Annotated element listings:
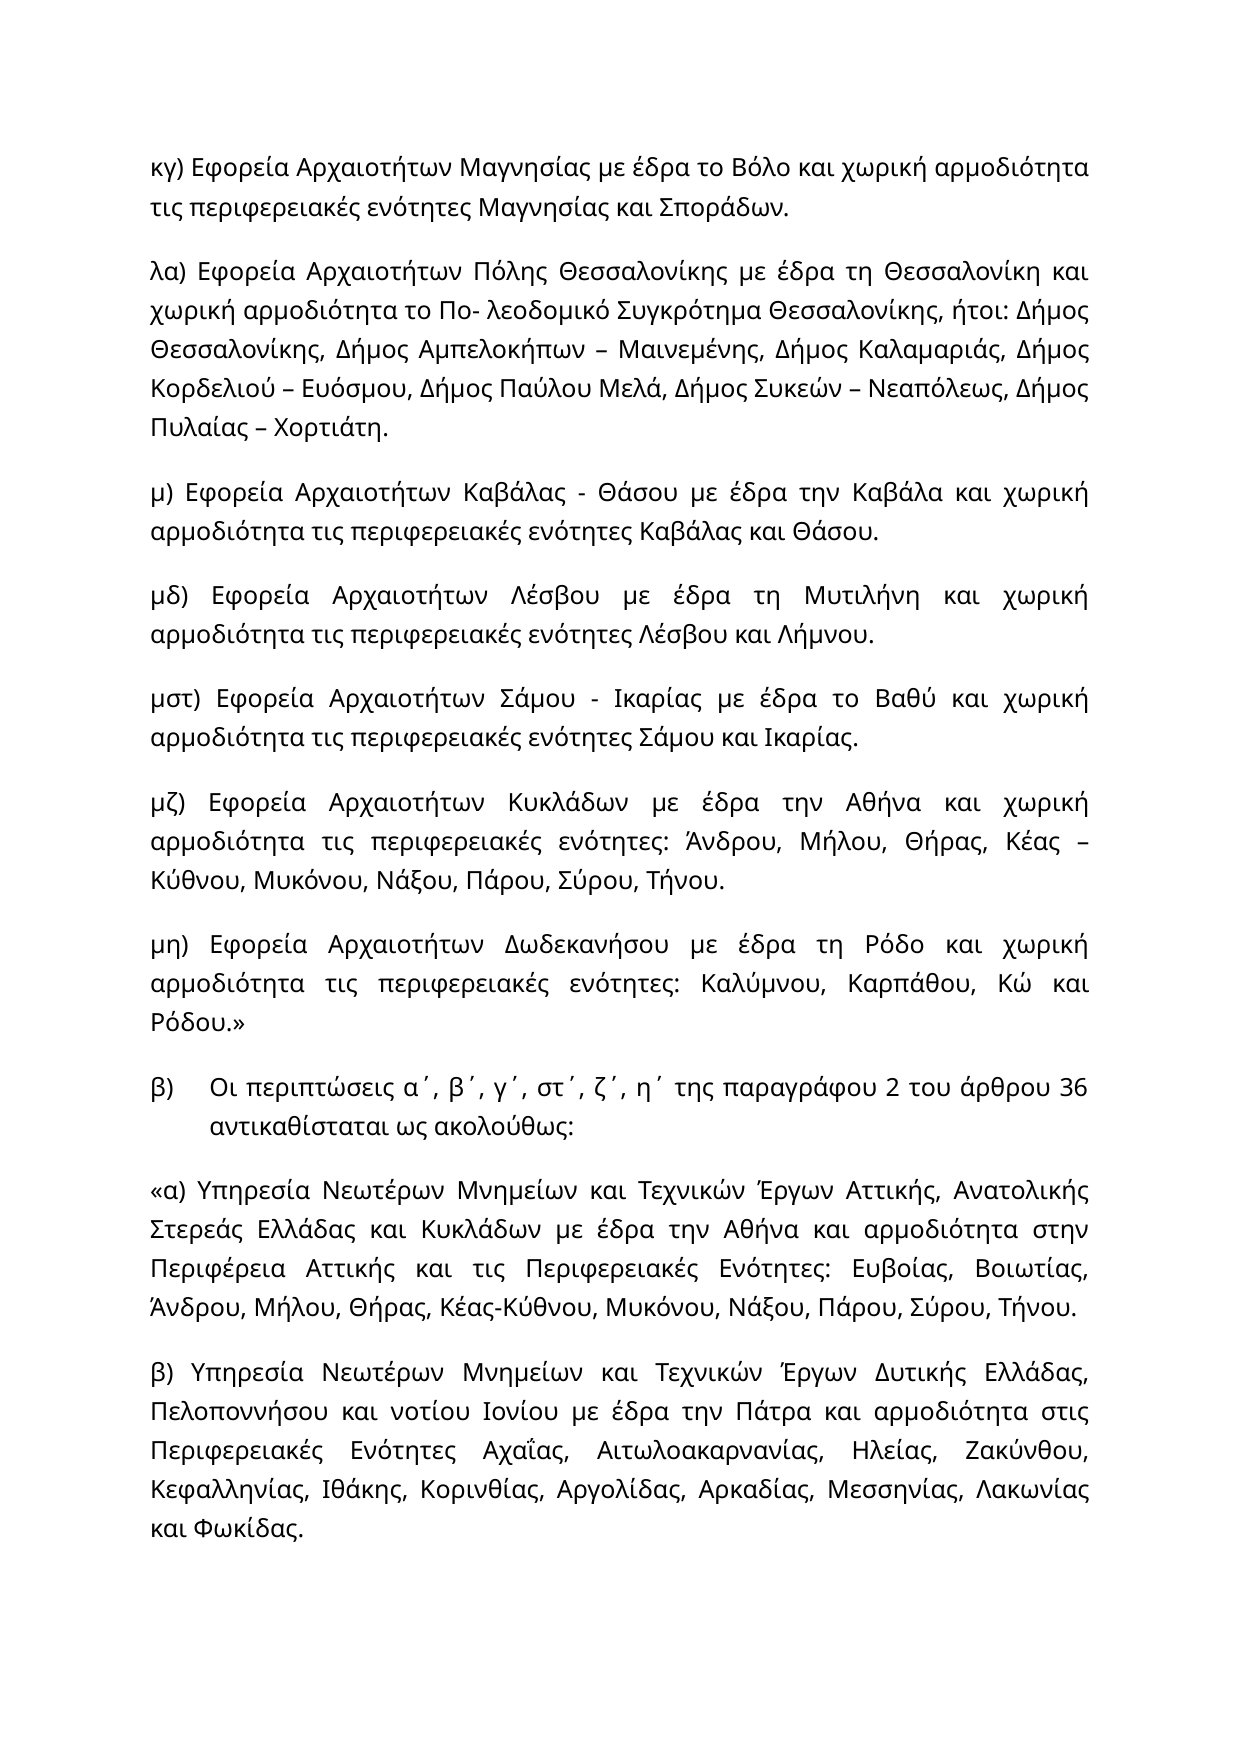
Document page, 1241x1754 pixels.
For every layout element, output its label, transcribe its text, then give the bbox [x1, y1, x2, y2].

text κγ) Εφορεία Αρχαιοτήτων Μαγνησίας με έδρα το Βόλο και χωρική αρμοδιότητα τις περιφερειακές ενότητες Μαγνησίας και Σποράδων. [150, 150, 1090, 223]
text μζ) Εφορεία Αρχαιοτήτων Κυκλάδων με έδρα την Αθήνα και χωρική αρμοδιότητα τις περιφερειακές ενότητες: Άνδρου, Μήλου, Θήρας, Κέας – Κύθνου, Μυκόνου, Νάξου, Πάρου, Σύρου, Τήνου. [150, 784, 1090, 897]
text μδ) Εφορεία Αρχαιοτήτων Λέσβου με έδρα τη Μυτιλήνη και χωρική αρμοδιότητα τις περιφερειακές ενότητες Λέσβου και Λήμνου. [150, 577, 1090, 651]
text μ) Εφορεία Αρχαιοτήτων Καβάλας - Θάσου με έδρα την Καβάλα και χωρική αρμοδιότητα τις περιφερειακές ενότητες Καβάλας και Θάσου. [150, 474, 1090, 547]
list β) Οι περιπτώσεις α΄, β΄, γ΄, στ΄, ζ΄, η΄ της παραγράφου 2 του άρθρου 36 αντικαθίσταται ως ακολούθως: [150, 1069, 1090, 1142]
text «α) Υπηρεσία Νεωτέρων Μνημείων και Τεχνικών Έργων Αττικής, Ανατολικής Στερεάς Ελλάδας και Κυκλάδων με έδρα την Αθήνα και αρμοδιότητα στην Περιφέρεια Αττικής και τις Περιφερειακές Ενότητες: Ευβοίας, Βοιωτίας, Άνδρου, Μήλου, Θήρας, Κέας-Κύθνου, Μυκόνου, Νάξου, Πάρου, Σύρου, Τήνου. [150, 1172, 1090, 1324]
text μη) Εφορεία Αρχαιοτήτων Δωδεκανήσου με έδρα τη Ρόδο και χωρική αρμοδιότητα τις περιφερειακές ενότητες: Καλύμνου, Καρπάθου, Κώ και Ρόδου.» [150, 927, 1090, 1039]
text β) Υπηρεσία Νεωτέρων Μνημείων και Τεχνικών Έργων Δυτικής Ελλάδας, Πελοποννήσου και νοτίου Ιονίου με έδρα την Πάτρα και αρμοδιότητα στις Περιφερειακές Ενότητες Αχαΐας, Αιτωλοακαρνανίας, Ηλείας, Ζακύνθου, Κεφαλληνίας, Ιθάκης, Κορινθίας, Αργολίδας, Αρκαδίας, Μεσσηνίας, Λακωνίας και Φωκίδας. [150, 1354, 1090, 1545]
text λα) Εφορεία Αρχαιοτήτων Πόλης Θεσσαλονίκης με έδρα τη Θεσσαλονίκη και χωρική αρμοδιότητα το Πο- λεοδομικό Συγκρότημα Θεσσαλονίκης, ήτοι: Δήμος Θεσσαλονίκης, Δήμος Αμπελοκήπων – Μαινεμένης, Δήμος Καλαμαριάς, Δήμος Κορδελιού – Ευόσμου, Δήμος Παύλου Μελά, Δήμος Συκεών – Νεαπόλεως, Δήμος Πυλαίας – Χορτιάτη. [150, 253, 1090, 444]
text μστ) Εφορεία Αρχαιοτήτων Σάμου - Ικαρίας με έδρα το Βαθύ και χωρική αρμοδιότητα τις περιφερειακές ενότητες Σάμου και Ικαρίας. [150, 681, 1090, 754]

▸ What is expected:
Rewrite every row above with "bbox" swapped for "bounding box" and nothing else altered. Omit the pictures.

▸ Result of the task:
Document page, 1241x1754 pixels.
For every layout element, output its label, transcribe its text, then give the bounding box [x1, y1, x2, y2].

text κγ) Εφορεία Αρχαιοτήτων Μαγνησίας με έδρα το Βόλο και χωρική αρμοδιότητα τις περιφερειακές ενότητες Μαγνησίας και Σποράδων. [150, 150, 1090, 223]
text μζ) Εφορεία Αρχαιοτήτων Κυκλάδων με έδρα την Αθήνα και χωρική αρμοδιότητα τις περιφερειακές ενότητες: Άνδρου, Μήλου, Θήρας, Κέας – Κύθνου, Μυκόνου, Νάξου, Πάρου, Σύρου, Τήνου. [150, 784, 1090, 897]
text μδ) Εφορεία Αρχαιοτήτων Λέσβου με έδρα τη Μυτιλήνη και χωρική αρμοδιότητα τις περιφερειακές ενότητες Λέσβου και Λήμνου. [150, 577, 1090, 651]
text μ) Εφορεία Αρχαιοτήτων Καβάλας - Θάσου με έδρα την Καβάλα και χωρική αρμοδιότητα τις περιφερειακές ενότητες Καβάλας και Θάσου. [150, 474, 1090, 547]
list β) Οι περιπτώσεις α΄, β΄, γ΄, στ΄, ζ΄, η΄ της παραγράφου 2 του άρθρου 36 αντικαθίσταται ως ακολούθως: [150, 1069, 1090, 1142]
text «α) Υπηρεσία Νεωτέρων Μνημείων και Τεχνικών Έργων Αττικής, Ανατολικής Στερεάς Ελλάδας και Κυκλάδων με έδρα την Αθήνα και αρμοδιότητα στην Περιφέρεια Αττικής και τις Περιφερειακές Ενότητες: Ευβοίας, Βοιωτίας, Άνδρου, Μήλου, Θήρας, Κέας-Κύθνου, Μυκόνου, Νάξου, Πάρου, Σύρου, Τήνου. [150, 1172, 1090, 1324]
text μη) Εφορεία Αρχαιοτήτων Δωδεκανήσου με έδρα τη Ρόδο και χωρική αρμοδιότητα τις περιφερειακές ενότητες: Καλύμνου, Καρπάθου, Κώ και Ρόδου.» [150, 927, 1090, 1039]
text β) Υπηρεσία Νεωτέρων Μνημείων και Τεχνικών Έργων Δυτικής Ελλάδας, Πελοποννήσου και νοτίου Ιονίου με έδρα την Πάτρα και αρμοδιότητα στις Περιφερειακές Ενότητες Αχαΐας, Αιτωλοακαρνανίας, Ηλείας, Ζακύνθου, Κεφαλληνίας, Ιθάκης, Κορινθίας, Αργολίδας, Αρκαδίας, Μεσσηνίας, Λακωνίας και Φωκίδας. [150, 1354, 1090, 1545]
text λα) Εφορεία Αρχαιοτήτων Πόλης Θεσσαλονίκης με έδρα τη Θεσσαλονίκη και χωρική αρμοδιότητα το Πο- λεοδομικό Συγκρότημα Θεσσαλονίκης, ήτοι: Δήμος Θεσσαλονίκης, Δήμος Αμπελοκήπων – Μαινεμένης, Δήμος Καλαμαριάς, Δήμος Κορδελιού – Ευόσμου, Δήμος Παύλου Μελά, Δήμος Συκεών – Νεαπόλεως, Δήμος Πυλαίας – Χορτιάτη. [150, 253, 1090, 444]
text μστ) Εφορεία Αρχαιοτήτων Σάμου - Ικαρίας με έδρα το Βαθύ και χωρική αρμοδιότητα τις περιφερειακές ενότητες Σάμου και Ικαρίας. [150, 681, 1090, 754]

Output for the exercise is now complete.